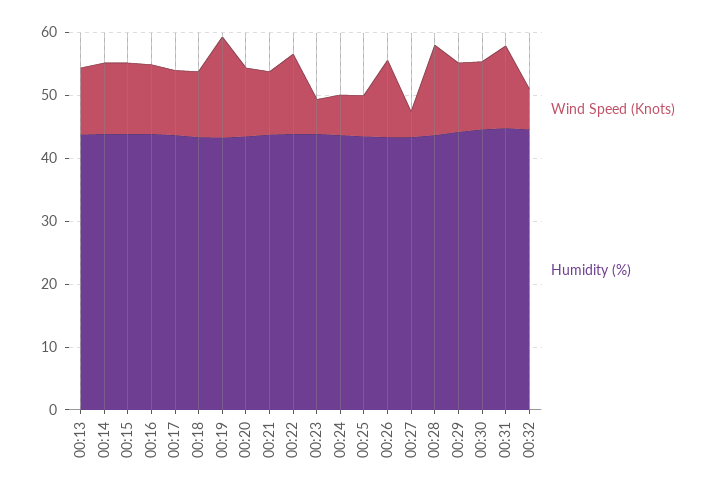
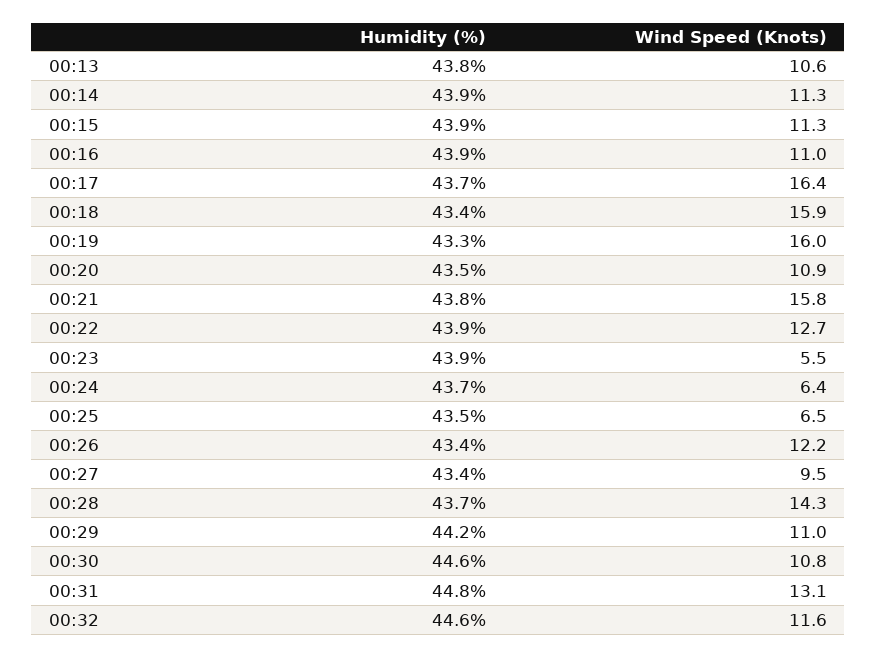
  {
    "Wind Speed (Knots)": {
      "00:13": 10.6,
      "00:14": 11.3,
      "00:15": 11.3,
      "00:16": 11,
-     "00:17": 10,
+     "00:17": 16.4,
-     "00:18": 10,
+     "00:18": 15.9,
      "00:19": 16,
      "00:20": 10.9,
-     "00:21": 10,
+     "00:21": 15.8,
      "00:22": 12.7,
      "00:23": 5.5,
      "00:24": 6.4,
      "00:25": 6.5,
      "00:26": 12.2,
-     "00:27": 4,
+     "00:27": 9.5,
      "00:28": 14.3,
      "00:29": 11,
      "00:30": 10.8,
      "00:31": 13.1,
-     "00:32": 6
+     "00:32": 11.6
    },
    "Humidity (%)": {
      "00:13": 43.8,
      "00:14": 43.9,
      "00:15": 43.9,
      "00:16": 43.9,
      "00:17": 43.7,
      "00:18": 43.4,
      "00:19": 43.3,
      "00:20": 43.5,
      "00:21": 43.8,
      "00:22": 43.9,
      "00:23": 43.9,
      "00:24": 43.7,
      "00:25": 43.5,
      "00:26": 43.4,
      "00:27": 43.4,
      "00:28": 43.7,
      "00:29": 44.2,
      "00:30": 44.6,
      "00:31": 44.8,
      "00:32": 44.6
    }
  }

┄┄┄┄┄┄┄┄┄┄

#### [TASK STATEMENT]
Each line above should be written out again exactly, and no picture should appear in the copy.

#### [YOUR RESPONSE]
  {
    "Wind Speed (Knots)": {
      "00:13": 10.6,
      "00:14": 11.3,
      "00:15": 11.3,
      "00:16": 11,
-     "00:17": 10,
+     "00:17": 16.4,
-     "00:18": 10,
+     "00:18": 15.9,
      "00:19": 16,
      "00:20": 10.9,
-     "00:21": 10,
+     "00:21": 15.8,
      "00:22": 12.7,
      "00:23": 5.5,
      "00:24": 6.4,
      "00:25": 6.5,
      "00:26": 12.2,
-     "00:27": 4,
+     "00:27": 9.5,
      "00:28": 14.3,
      "00:29": 11,
      "00:30": 10.8,
      "00:31": 13.1,
-     "00:32": 6
+     "00:32": 11.6
    },
    "Humidity (%)": {
      "00:13": 43.8,
      "00:14": 43.9,
      "00:15": 43.9,
      "00:16": 43.9,
      "00:17": 43.7,
      "00:18": 43.4,
      "00:19": 43.3,
      "00:20": 43.5,
      "00:21": 43.8,
      "00:22": 43.9,
      "00:23": 43.9,
      "00:24": 43.7,
      "00:25": 43.5,
      "00:26": 43.4,
      "00:27": 43.4,
      "00:28": 43.7,
      "00:29": 44.2,
      "00:30": 44.6,
      "00:31": 44.8,
      "00:32": 44.6
    }
  }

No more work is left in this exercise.